*** EXTRACTED TEXT Section Begins ***

- Type: Air-to-surface missile
- Place of origin: Israel

Service history
- In service: 2019–present
- Used by: Israeli Air Force

Production history
- Designer: Rafael Advanced Defense Systems
- Manufacturer: Rafael Advanced Defense Systems;

Specifications
- Warhead: Penetration or blast fragmentation warhead
- Operational range: 250–300 km (160–190 mi)
- Maximum speed: Supersonic
- Guidance system: INS/GPS EO/Anti-Radiation seeker
- Launch platform: Fighter Aircraft

= ROCKS (missile) =

ROCKS is an autonomous extended stand-off range air-to-surface missile developed by Rafael Advanced Defense Systems. Designed to engage high-value stationary and relocatable targets, the missile is particularly effective in GPS-denied environments. It incorporates technologies from Rafael's existing systems such as Popeye and SPICE, and uses a Sparrow target missile booster.

*** EXTRACTED TEXT Section Ends ***
*** DATASET Section Begins ***

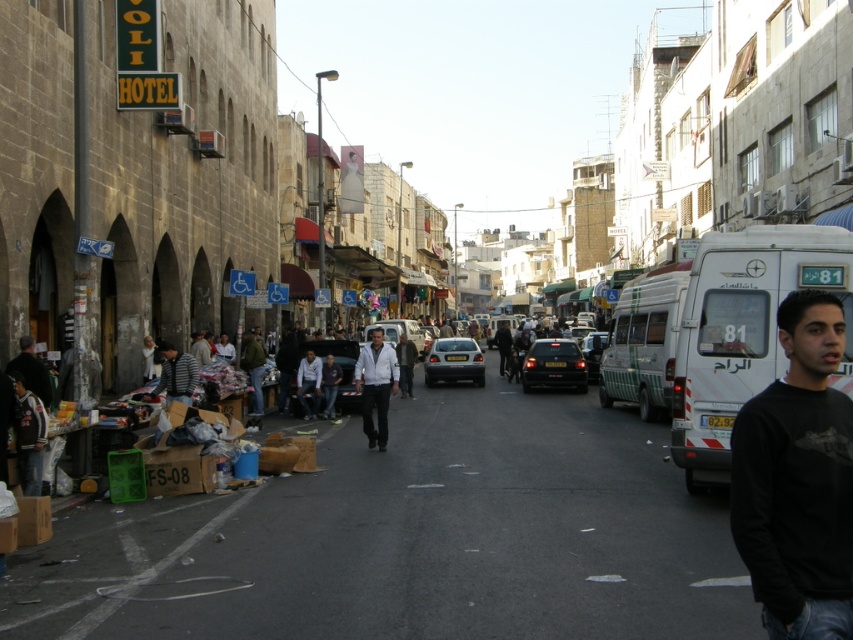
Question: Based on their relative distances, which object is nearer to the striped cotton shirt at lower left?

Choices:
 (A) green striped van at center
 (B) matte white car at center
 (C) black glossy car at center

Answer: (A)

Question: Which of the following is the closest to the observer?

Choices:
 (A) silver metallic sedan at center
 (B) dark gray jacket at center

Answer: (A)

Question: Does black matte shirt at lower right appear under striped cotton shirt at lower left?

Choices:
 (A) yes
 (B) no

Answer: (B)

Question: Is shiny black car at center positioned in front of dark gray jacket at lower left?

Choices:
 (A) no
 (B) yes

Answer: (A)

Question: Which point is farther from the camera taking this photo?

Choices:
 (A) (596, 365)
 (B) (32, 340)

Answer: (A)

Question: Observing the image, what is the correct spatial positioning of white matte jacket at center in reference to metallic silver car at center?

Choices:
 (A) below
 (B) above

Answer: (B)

*** DATASET Section Ends ***
*** DATASET Section Begins ***

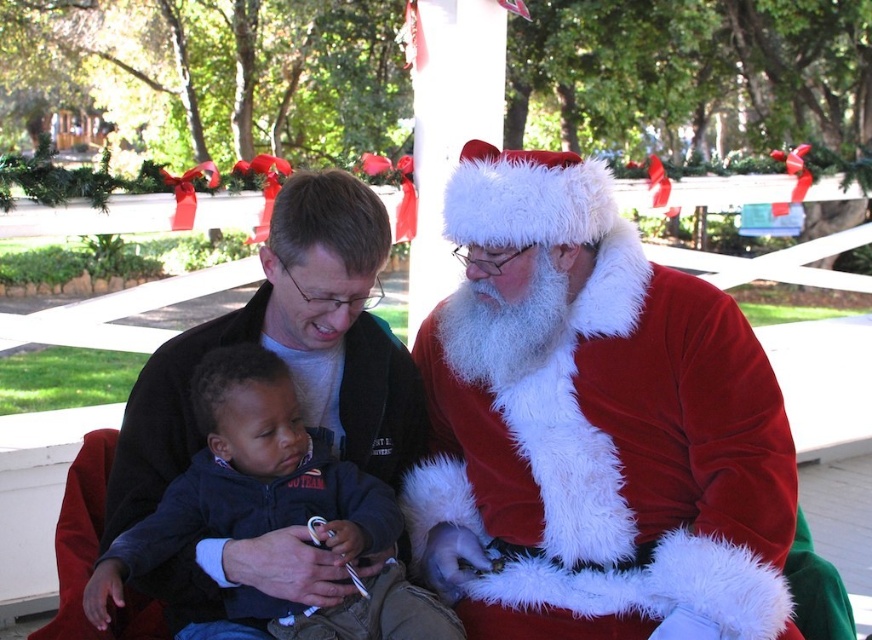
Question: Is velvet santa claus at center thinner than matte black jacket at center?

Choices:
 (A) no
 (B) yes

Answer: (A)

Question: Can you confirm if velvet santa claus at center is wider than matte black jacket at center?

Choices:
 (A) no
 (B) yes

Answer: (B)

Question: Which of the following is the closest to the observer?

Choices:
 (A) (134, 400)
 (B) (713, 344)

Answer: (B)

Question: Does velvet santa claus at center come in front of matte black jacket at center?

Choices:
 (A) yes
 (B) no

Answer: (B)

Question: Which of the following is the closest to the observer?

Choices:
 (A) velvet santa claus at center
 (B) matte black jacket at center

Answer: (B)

*** DATASET Section Ends ***
*** DATASET Section Begins ***

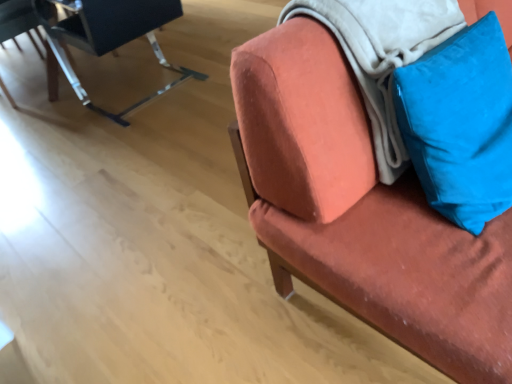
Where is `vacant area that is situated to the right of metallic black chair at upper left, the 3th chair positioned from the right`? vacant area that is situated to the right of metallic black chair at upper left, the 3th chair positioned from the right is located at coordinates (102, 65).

*** DATASET Section Ends ***

**WORK ITEM**
Go on with the article about the ROCKS missile, starting right after its last sentence.

**TASK ANSWER**
The missile offers several key features, such as high accuracy with a Circular Error Probable of 3 m, day and night operation in all weather conditions, and resistance to electronic jamming. It is equipped with either a penetration or blast fragmentation warhead and can be deployed well outside of enemy air defense coverage.

For navigation and target acquisition, ROCKS uses a combination of inertial navigation system, Global Positioning System (GPS), and an electro-optical seeker. The terminal guidance employs scene-matching technology or anti-radiation homing to ensure target destruction, even in scenarios where GPS is compromised.

The ROCKS can be launched from an F-16 or F-35.

The missile was first revealed at the 2019 Aero India show in Bangalore. The Financial Times reported that the missile was possibly used in the 2024 Israeli strikes on Iran.